Alfred de Zayas, a former United Nations expert who visited Venezuela in 2017 as a U.N. representative, said that the United States is conducting an illegal coup in the country which is against international laws.
“It is an attempted coup d’état. Now, we all believe in democracy… Now, there’s nothing more undemocratic than a coup d’état, and also boycotting elections,” Zayas commented.
“The mainstream media has been complicit in this attempted coup. … This reminds us of the run-up to the Iraq invasion of 2003,” the U.N. expert told Democracy Now.
In an unconstitutional act, Juan Guaido, the president of the National Assembly, a body that has no legal authority since it is considered to be in judicial contempt, swore himself in as president Wednesday morning.
After this event, U.S. President Donald Trump recognized the illegal self-proclaimed president. The same was done by the Secretary General of the Organization of American States (OAS), Luis Almagro, who has instigated attacks against Venezuela and his government.

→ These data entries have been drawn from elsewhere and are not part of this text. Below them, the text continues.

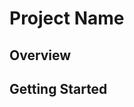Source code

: # Project Name

## Overview
<!-- Provide a high level overview of what this application is and why you are building it, beyond the fact that it's an assignment. (i.e. What's your problem domain?) Also a good idea to include a link to a deployed or live version of your project. -->

## Getting Started
<!-- What are the steps that a user must take in order to build this app on their own machine and get it running?-->


<!--

    Feel free to include other sections like "Features", "Known Bugs", "Acknowledgements".
    
    Here's a useful resource explaining why your README matters: 
        https://medium.com/@meakaakka/a-beginners-guide-to-writing-a-kickass-readme-7ac01da88ab3
    Here's a list of awesome README examples: 
        https://github.com/matiassingers/awesome-readme

-->
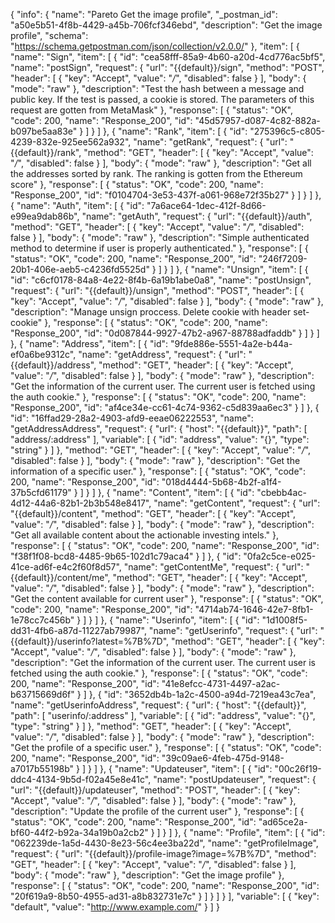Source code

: {
  "info": {
    "name": "Pareto Get the image profile",
    "_postman_id": "a50e5b51-4f8b-4429-a45b-706fcf346ebd",
    "description": "Get the image profile",
    "schema": "https://schema.getpostman.com/json/collection/v2.0.0/"
  },
  "item": [
    {
      "name": "Sign",
      "item": [
        {
          "id": "cea58fff-85a9-4b60-a20d-4cd776ac5bf5",
          "name": "postSign",
          "request": {
            "url": "{{default}}/sign",
            "method": "POST",
            "header": [
              {
                "key": "Accept",
                "value": "*/*",
                "disabled": false
              }
            ],
            "body": {
              "mode": "raw"
            },
            "description": "Test the hash between a message and public key. If the test is passed, a cookie is stored. The parameters of this request are gotten from MetaMask"
          },
          "response": [
            {
              "status": "OK",
              "code": 200,
              "name": "Response_200",
              "id": "45d57957-d087-4c82-882a-b097be5aa83e"
            }
          ]
        }
      ]
    },
    {
      "name": "Rank",
      "item": [
        {
          "id": "275396c5-c805-4239-832e-925ee562a932",
          "name": "getRank",
          "request": {
            "url": "{{default}}/rank",
            "method": "GET",
            "header": [
              {
                "key": "Accept",
                "value": "*/*",
                "disabled": false
              }
            ],
            "body": {
              "mode": "raw"
            },
            "description": "Get all the addresses sorted by rank. The ranking is gotten from the Ethereum score"
          },
          "response": [
            {
              "status": "OK",
              "code": 200,
              "name": "Response_200",
              "id": "f0104704-3e53-437f-a061-968e72f35b27"
            }
          ]
        }
      ]
    },
    {
      "name": "Auth",
      "item": [
        {
          "id": "7a6ace64-1dec-412f-8d66-e99ea9dab86b",
          "name": "getAuth",
          "request": {
            "url": "{{default}}/auth",
            "method": "GET",
            "header": [
              {
                "key": "Accept",
                "value": "*/*",
                "disabled": false
              }
            ],
            "body": {
              "mode": "raw"
            },
            "description": "Simple authenticated method to determine if user is properly authenticated."
          },
          "response": [
            {
              "status": "OK",
              "code": 200,
              "name": "Response_200",
              "id": "246f7209-20b1-406e-aeb5-c4236fd5525d"
            }
          ]
        }
      ]
    },
    {
      "name": "Unsign",
      "item": [
        {
          "id": "c6cf0178-84a8-4e22-8f4b-6a19b1abe0a8",
          "name": "postUnsign",
          "request": {
            "url": "{{default}}/unsign",
            "method": "POST",
            "header": [
              {
                "key": "Accept",
                "value": "*/*",
                "disabled": false
              }
            ],
            "body": {
              "mode": "raw"
            },
            "description": "Manage unsign proccess. Delete cookie with header set-cookie"
          },
          "response": [
            {
              "status": "OK",
              "code": 200,
              "name": "Response_200",
              "id": "0d087844-9927-47b2-a967-88788adfaddb"
            }
          ]
        }
      ]
    },
    {
      "name": "Address",
      "item": [
        {
          "id": "9fde886e-5551-4a2e-b44a-ef0a6be9312c",
          "name": "getAddress",
          "request": {
            "url": "{{default}}/address",
            "method": "GET",
            "header": [
              {
                "key": "Accept",
                "value": "*/*",
                "disabled": false
              }
            ],
            "body": {
              "mode": "raw"
            },
            "description": "Get the information of the current user. The current user is fetched using the auth cookie."
          },
          "response": [
            {
              "status": "OK",
              "code": 200,
              "name": "Response_200",
              "id": "af4ce34e-cc61-4c74-9362-c5d839aa6ec3"
            }
          ]
        },
        {
          "id": "16ffad29-28a2-4903-afd9-eeae06222553",
          "name": "getAddressAddress",
          "request": {
            "url": {
              "host": "{{default}}",
              "path": [
                "address/:address"
              ],
              "variable": [
                {
                  "id": "address",
                  "value": "{}",
                  "type": "string"
                }
              ]
            },
            "method": "GET",
            "header": [
              {
                "key": "Accept",
                "value": "*/*",
                "disabled": false
              }
            ],
            "body": {
              "mode": "raw"
            },
            "description": "Get the information of a specific user."
          },
          "response": [
            {
              "status": "OK",
              "code": 200,
              "name": "Response_200",
              "id": "018d4444-5b68-4b2f-a1f4-37b5cfd61179"
            }
          ]
        }
      ]
    },
    {
      "name": "Content",
      "item": [
        {
          "id": "cbebb4ac-4d12-44a6-82b1-2b3b548e8417",
          "name": "getContent",
          "request": {
            "url": "{{default}}/content",
            "method": "GET",
            "header": [
              {
                "key": "Accept",
                "value": "*/*",
                "disabled": false
              }
            ],
            "body": {
              "mode": "raw"
            },
            "description": "Get all available content about the actionable investing intels."
          },
          "response": [
            {
              "status": "OK",
              "code": 200,
              "name": "Response_200",
              "id": "f38f1f08-bcd8-4485-9b65-102d1c79aca4"
            }
          ]
        },
        {
          "id": "0fa2c5ce-e025-41ce-ad6f-e4c2f60f8d57",
          "name": "getContentMe",
          "request": {
            "url": "{{default}}/content/me",
            "method": "GET",
            "header": [
              {
                "key": "Accept",
                "value": "*/*",
                "disabled": false
              }
            ],
            "body": {
              "mode": "raw"
            },
            "description": "Get the content available for current user"
          },
          "response": [
            {
              "status": "OK",
              "code": 200,
              "name": "Response_200",
              "id": "4714ab74-1646-42e7-8fb1-1e78cc7c456b"
            }
          ]
        }
      ]
    },
    {
      "name": "Userinfo",
      "item": [
        {
          "id": "1d1008f5-dd31-4fb6-a87d-11227ab79987",
          "name": "getUserinfo",
          "request": {
            "url": "{{default}}/userinfo?latest=%7B%7D",
            "method": "GET",
            "header": [
              {
                "key": "Accept",
                "value": "*/*",
                "disabled": false
              }
            ],
            "body": {
              "mode": "raw"
            },
            "description": "Get the information of the current user. The current user is fetched using the auth cookie."
          },
          "response": [
            {
              "status": "OK",
              "code": 200,
              "name": "Response_200",
              "id": "41e8efcc-4731-4497-a2ac-b63715669d6f"
            }
          ]
        },
        {
          "id": "3652db4b-1a2c-4500-a94d-7219ea43c7ea",
          "name": "getUserinfoAddress",
          "request": {
            "url": {
              "host": "{{default}}",
              "path": [
                "userinfo/:address"
              ],
              "variable": [
                {
                  "id": "address",
                  "value": "{}",
                  "type": "string"
                }
              ]
            },
            "method": "GET",
            "header": [
              {
                "key": "Accept",
                "value": "*/*",
                "disabled": false
              }
            ],
            "body": {
              "mode": "raw"
            },
            "description": "Get the profile of a specific user."
          },
          "response": [
            {
              "status": "OK",
              "code": 200,
              "name": "Response_200",
              "id": "39c09ae6-4feb-475d-9148-a7017b55198b"
            }
          ]
        }
      ]
    },
    {
      "name": "Updateuser",
      "item": [
        {
          "id": "00c26f19-ddc4-4134-9b5d-f02a45e8e41c",
          "name": "postUpdateuser",
          "request": {
            "url": "{{default}}/updateuser",
            "method": "POST",
            "header": [
              {
                "key": "Accept",
                "value": "*/*",
                "disabled": false
              }
            ],
            "body": {
              "mode": "raw"
            },
            "description": "Update the profile of the current user"
          },
          "response": [
            {
              "status": "OK",
              "code": 200,
              "name": "Response_200",
              "id": "ad65ce2a-bf60-44f2-b92a-34a19b0a2cb2"
            }
          ]
        }
      ]
    },
    {
      "name": "Profile",
      "item": [
        {
          "id": "062239de-1a5d-4430-8e23-56c4ee3ba22d",
          "name": "getProfileImage",
          "request": {
            "url": "{{default}}/profile-image?image=%7B%7D",
            "method": "GET",
            "header": [
              {
                "key": "Accept",
                "value": "*/*",
                "disabled": false
              }
            ],
            "body": {
              "mode": "raw"
            },
            "description": "Get the image profile"
          },
          "response": [
            {
              "status": "OK",
              "code": 200,
              "name": "Response_200",
              "id": "20f619a9-8b50-4955-ad31-a8b832731e7c"
            }
          ]
        }
      ]
    }
  ],
  "variable": [
    {
      "key": "default",
      "value": "http://www.example.com/"
    }
  ]
}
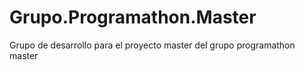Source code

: # Grupo.Programathon.Master
Grupo de desarrollo para el proyecto master del grupo programathon master
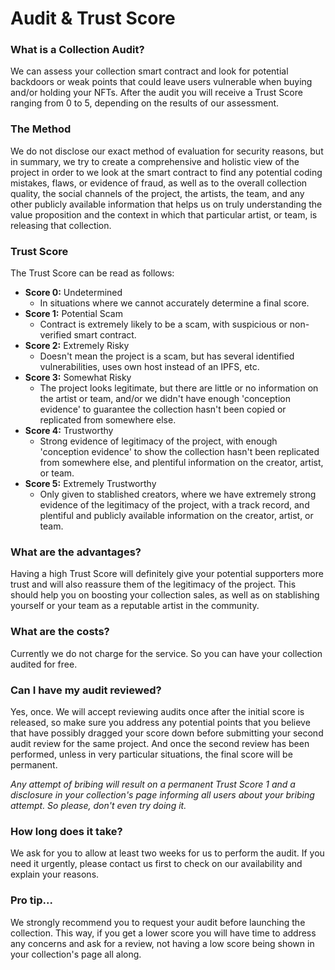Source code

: # Audit & Trust Score

### **What is a Collection Audit?**

We can assess your collection smart contract and look for potential backdoors or weak points that could leave users vulnerable when buying and/or holding your NFTs. After the audit you will receive a Trust Score ranging from 0 to 5, depending on the results of our assessment.

### The Method

We do not disclose our exact method of evaluation for security reasons, but in summary, we try to create a comprehensive and holistic view of the project in order to we look at the smart contract to find any potential coding mistakes, flaws, or evidence of fraud, as well as to the overall collection quality, the social channels of the project, the artists, the team, and any other publicly available information that helps us on truly understanding the value proposition and the context in which that particular artist, or team, is releasing that collection.

### **Trust Score**

The Trust Score can be read as follows:

* **Score 0:** Undetermined
  * In situations where we cannot accurately determine a final score.
* **Score 1:** Potential Scam
  * Contract is extremely likely to be a scam, with suspicious or non-verified smart contract.
* **Score 2:** Extremely Risky
  * Doesn't mean the project is a scam, but has several identified vulnerabilities, uses own host instead of an IPFS, etc.
* **Score 3:** Somewhat Risky
  * The project looks legitimate, but there are little or no information on the artist or team, and/or we didn't have enough 'conception evidence' to guarantee the collection hasn't been copied or replicated from somewhere else.
* **Score 4:** Trustworthy
  * Strong evidence of legitimacy of the project, with enough 'conception evidence' to show the collection hasn't been replicated from somewhere else, and plentiful information on the creator, artist, or team.
* **Score 5:** Extremely Trustworthy
  * Only given to stablished creators, where we have extremely strong evidence of the legitimacy of the project, with a track record, and plentiful and publicly available information on the creator, artist, or team.

### What are the advantages?

Having a high Trust Score will definitely give your potential supporters more trust and will also reassure them of the legitimacy of the project. This should help you on boosting your collection sales, as well as on stablishing yourself or your team as a reputable artist in the community.

### What are the costs?

Currently we do not charge for the service. So you can have your collection audited for free.

### Can I have my audit reviewed?

Yes, once. We will accept reviewing audits once after the initial score is released, so make sure you address any potential points that you believe that have possibly dragged your score down before submitting your second audit review for the same project. And once the second review has been performed, unless in very particular situations, the final score will be permanent.

_Any attempt of bribing will result on a permanent Trust Score 1 and a disclosure in your collection's page informing all users about your bribing attempt. So please, don't even try doing it._

### How long does it take?

We ask for you to allow at least two weeks for us to perform the audit. If you need it urgently, please contact us first to check on our availability and explain your reasons.

### Pro tip...

We strongly recommend you to request your audit before launching the collection. This way, if you get a lower score you will have time to address any concerns and ask for a review, not having a low score being shown in your collection's page all along.
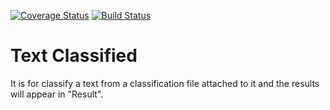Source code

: [![Coverage Status](https://coveralls.io/repos/github/ManarNaif/Workshop2/badge.svg?branch=main)](https://coveralls.io/github/ManarNaif/Workshop2?branch=main)
[![Build Status](https://app.travis-ci.com/ManarNaif/Workshop2.svg?branch=main)](https://app.travis-ci.com/ManarNaif/Workshop2)

# Text Classified

It is for classify a text from a classification file attached to it and the results will appear in "Result".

Following the U.S.' lead, several Latin American countries like Brazil, Colombia, and Ecuador recognized the usurper as the president.
Maduro, in response to the U.S., broke all diplomatic and political relations with the Donald Trump government and gave U.S. officials 72 hours to leave the country.
When Zayas visited Venezuela as a rapporteur, he told the opposition members that “you simply cannot topple the government, and Maduro is not simply going to roll over. I mean, there are 7, 8, 9 million Venezuelans who are committed Chavistas, and you have to take them into account. What are you going to do with them if you topple the government through a coup d’état?”
The U.N. expert also took a dig at the mainstream media who through fake news made the people believe that the U.S. intervention in Venezuela is good for the people of the country. He denounced the media campaign against the South American country which has been termed to have a humanitarian crisis. “And, of course, there was no humanitarian crisis,” said Zayas.
He also compared the current situation with Chile’s Salvador Allende. An economic war was waged against Allende for three years. When the economic war was not successful in ousting Allende, a coup d’état by General Augusto Pinochet toppled Allende’s regime bringing 17 years of dictatorship.
“If the opposition really considers itself democratic, it has to play the democratic game, and it has to participate in the elections. They have chosen to boycott the elections over the last years,” he commented.